Friday, November 9, 2018
By Transcript Staff

Feathers, flashy costumes, and musical storytelling set against a dismal backdrop in the roaring 20s, is one way to transport an audience back in time. “Chicago the Musical,” performed by the Winthrop Drama Society, has all the ingredients to make you feel as if you are part of the murder, deceit and corruption that goes on amongst a cast of memorable characters.

“I’ve never played a role like this,” said sophomore, Heather Buccini who plays the lead, Roxie Hart, a self-centered yet sympathetic fame-seeker who spirals downward from the corruption that acclaim can bestow on a person. “The acting was challenging for me and I had to work hard to get my normally high voice to sound deeper and older.”

The show, scheduled to hit the Neil Shapiro Center for Performing Arts Nov. 15, 16, and 17, will showcase 20s-style dance moves and songs that tell the captivating story of two death-row murderesses caught up in a battle for publicity.

“This musical is definitely more gritty than other musicals we’ve done,” said Ian Page, who plays Billy Flynn, the sleazy lawyer who takes pride in his job at getting celebrities out of trouble. “It’s deceit, lies, and corruption shown through the lens of musicality.”
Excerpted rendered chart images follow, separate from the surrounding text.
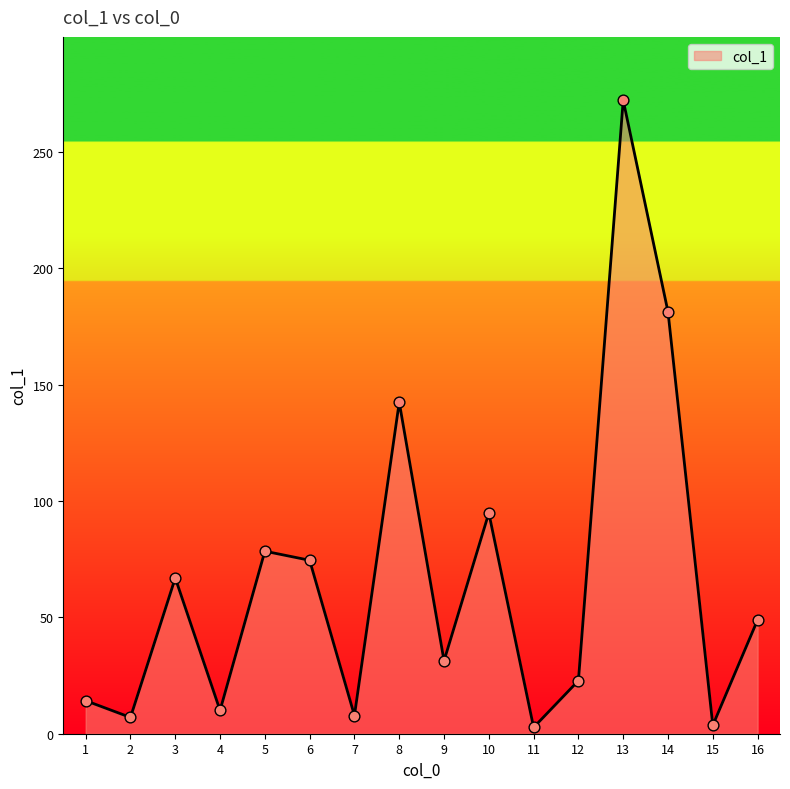

Between 2 and 6, which is larger?

6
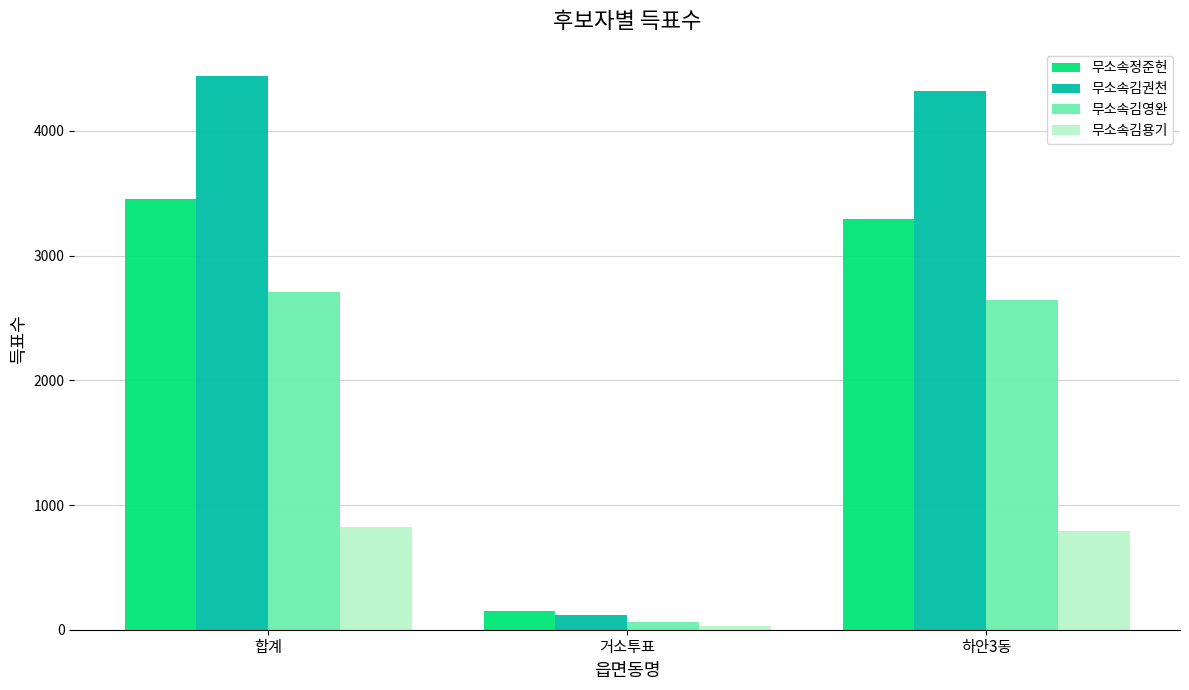

What is the difference between the 무소속김영완 values at 거소투표 and 하안3동?

2588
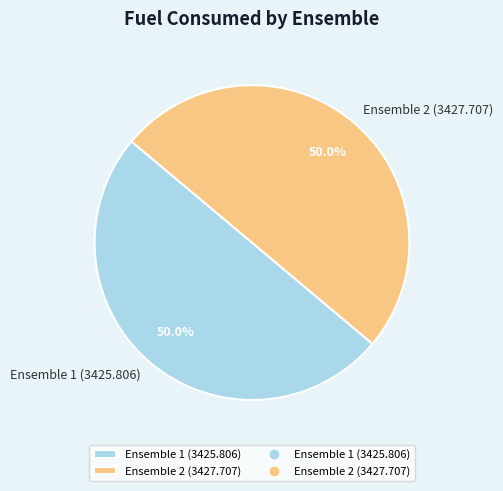

What percentage do Ensemble 2 (3427.707) and Ensemble 1 (3425.806) together represent?

100.0%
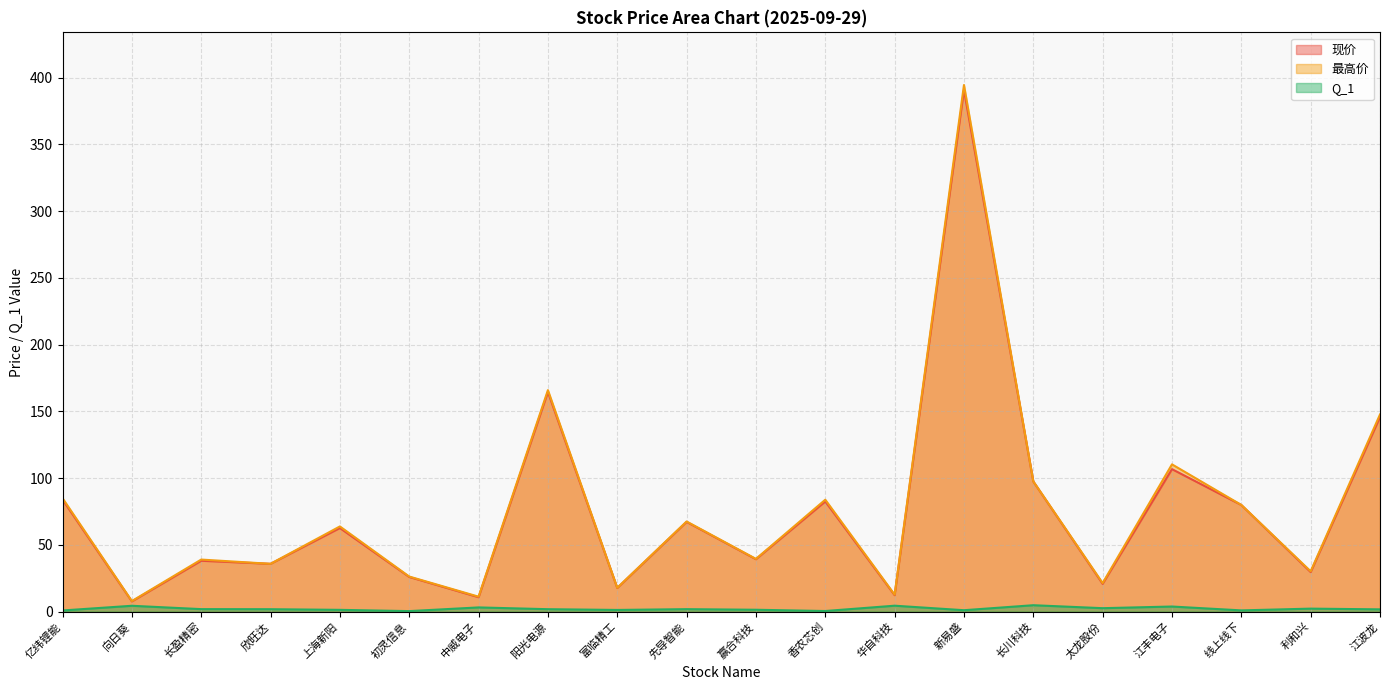

What is the label of the 15th point from the left?

长川科技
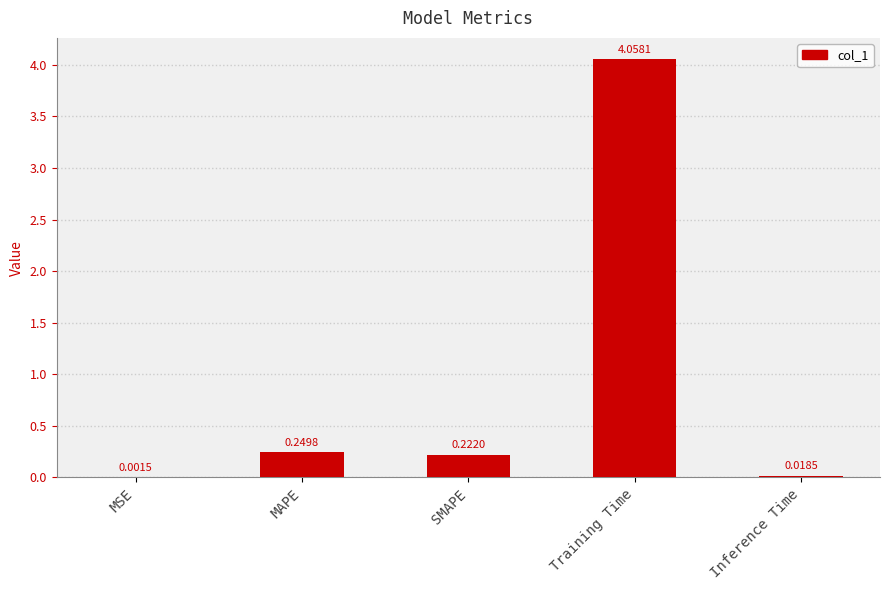

Which has a higher value, MAPE or SMAPE?

MAPE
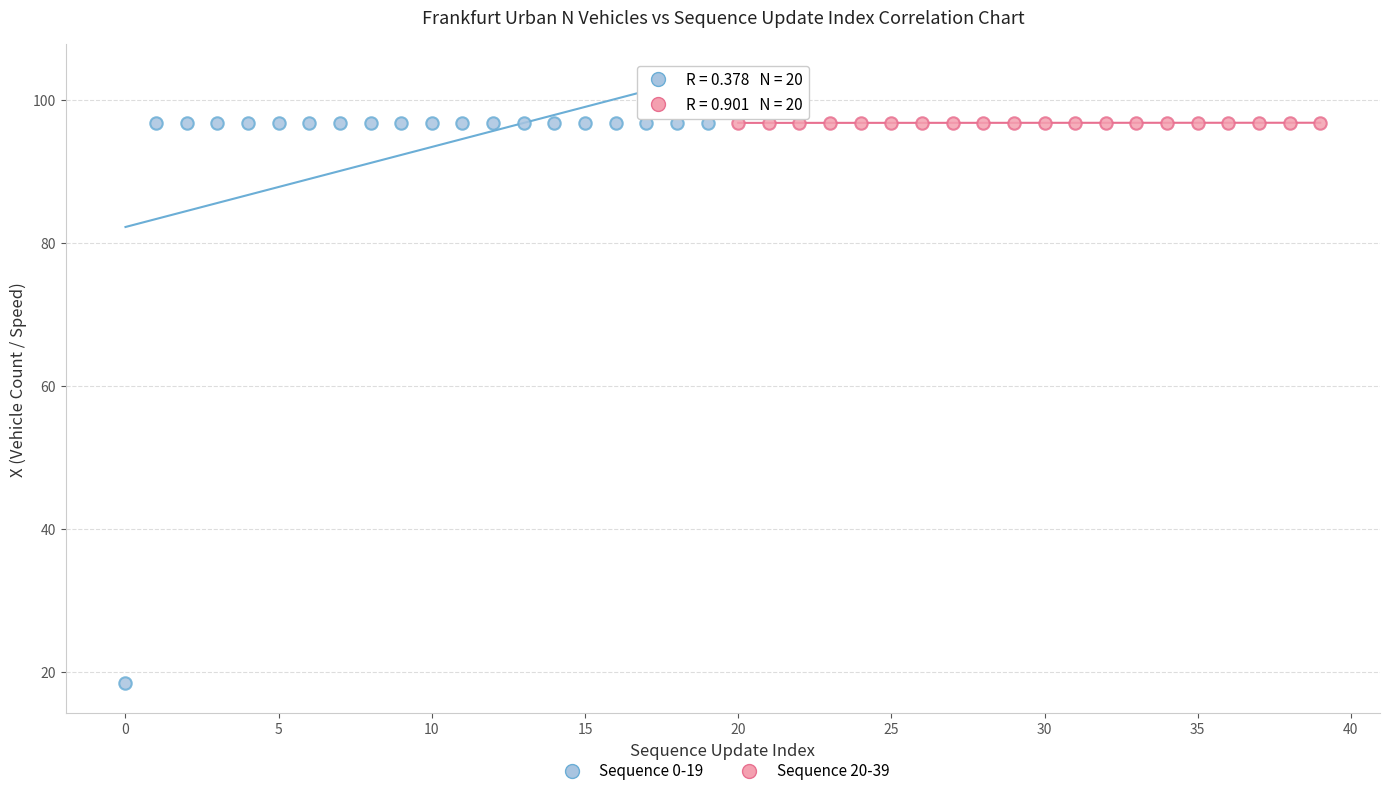

Which series has the widest spread of Y values?

Sequence 0-19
Page, dedicated to his role, dyed his hair for the part and dedicated countless hours to perfecting the fast-talking, showman style character.

Tough, sexy, and sarcastic, Velma Kelly, is played by junior, Fiona MacPhail. In the show, MacPhail adopts Kelly’s fiercely competitive nature as she rivals Roxie for celebrity attention.
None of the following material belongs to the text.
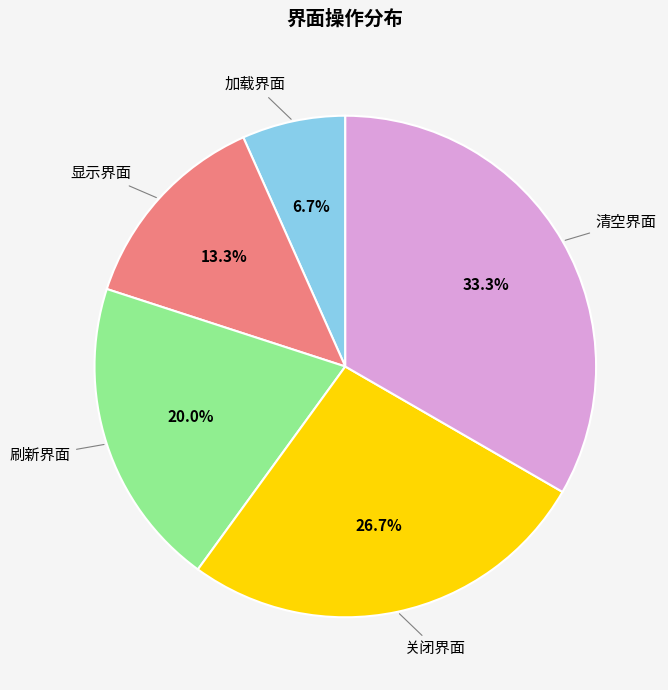

Is it true that 显示界面 is 3% of the pie?

False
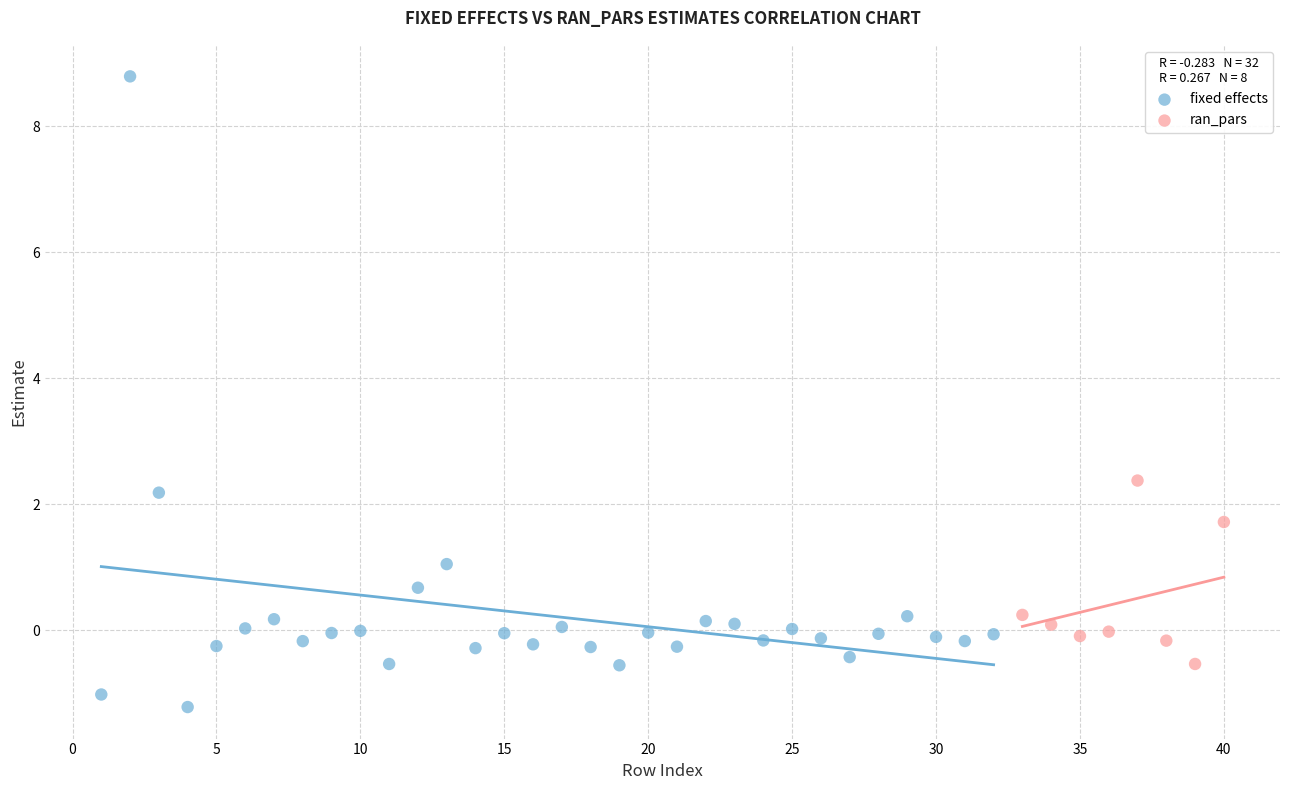

Which series has the largest Y range (max minus min)?

fixed effects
“The hardest part of my role was getting the tone of it perfected,” said Fiona MacPhail, who relied on the show’s choreographer, Jaime Montesano, to help her perfect the different dance style. “My favorite song is ‘I Can’t Do It Alone,’ because you get to see a different side of Velma, who normally doesn’t show a lot of emotion.”

Both Buccini and MacPhail are cutting their hair for their roles, keeping the look of their characters as believable as possible.

“This show is definitely challenging the drama society because we typically don’t do glamorous, Broadway shows like this,” said drama teacher Karen Calinda. “We want something that will capture everyone’s attention and will keep things moving.”

The show, complete with period accurate costume and makeup, will be showing Nov. 15, 16 and 17 at 7 pm and Nov. 17 at 2 pm. Tickets can be purchased at the door or online at: www.winthropdrama.com.